The problem is, since the 1980s, the Gordon Gekkos of the world are winning the battle of the rich white guys. They're the ones who are dominating our economy and our political process. They're the ones who have taken our jobs overseas, who don't pay taxes, who buy and sell our politicians, who pollute our environment, who destroy our unions, who create financial bubbles, and who want to privatize everything, including Social Security. And they don't take any prisoners-- they destroy whatever is in their path to attain their goal.
But why do the Gordon Gekko types feel the need to be so ruthless and want more and more for themselves at the expense of others?
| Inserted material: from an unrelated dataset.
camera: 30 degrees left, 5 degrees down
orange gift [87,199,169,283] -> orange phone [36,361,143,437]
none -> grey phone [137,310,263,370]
Psychologists tell us that it's a pathology that stems from feelings of insecurity and weakness in their childhood. And as these individuals grow into adults, they become obsessed with "having" things rather than "sharing" things, and greed becomes second nature to them.
As the famed psychoanalyst Erich Fromm explained: "In the having mode, one's happiness lies in one's superiority over others, in one's power, and in the last analysis, in one's capacity to conquer, rob, kill."
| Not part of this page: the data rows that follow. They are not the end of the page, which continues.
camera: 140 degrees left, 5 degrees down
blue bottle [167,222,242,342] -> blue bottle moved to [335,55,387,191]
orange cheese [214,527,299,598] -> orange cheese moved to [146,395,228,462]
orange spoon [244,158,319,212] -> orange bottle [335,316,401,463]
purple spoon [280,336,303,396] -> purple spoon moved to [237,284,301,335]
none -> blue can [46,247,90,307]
Add to this pathological behavior a moral justification for it based on philosophers like Ayn Rand and economists like Milton Friedman and-- voila! Greed is good becomes a fascist religion! And anyone who doesn't go along with the program is a socialist or a bum or a loser. And this is one step away from saying these people should be eliminated, the final solution in the fascist playbook.
Naturally, this begs the question: Is it possible to reason with fascists? Is it possible to force them to change their pathological behavior with peaceful protests and civil disobedience? So far it hasn't worked.
So what's left?
In Bonanza, whenever Ben Cartwright and his boys would be pushed too far by bad seeds or outlaws-- and when they couldn't settle a problem with reason or logic or in a court of law-- they were not averse to pulling out their Colt. .45s and dispensing justice with violence.
Sometimes that's the only way to deal with bad seeds or outlaws--or fascists.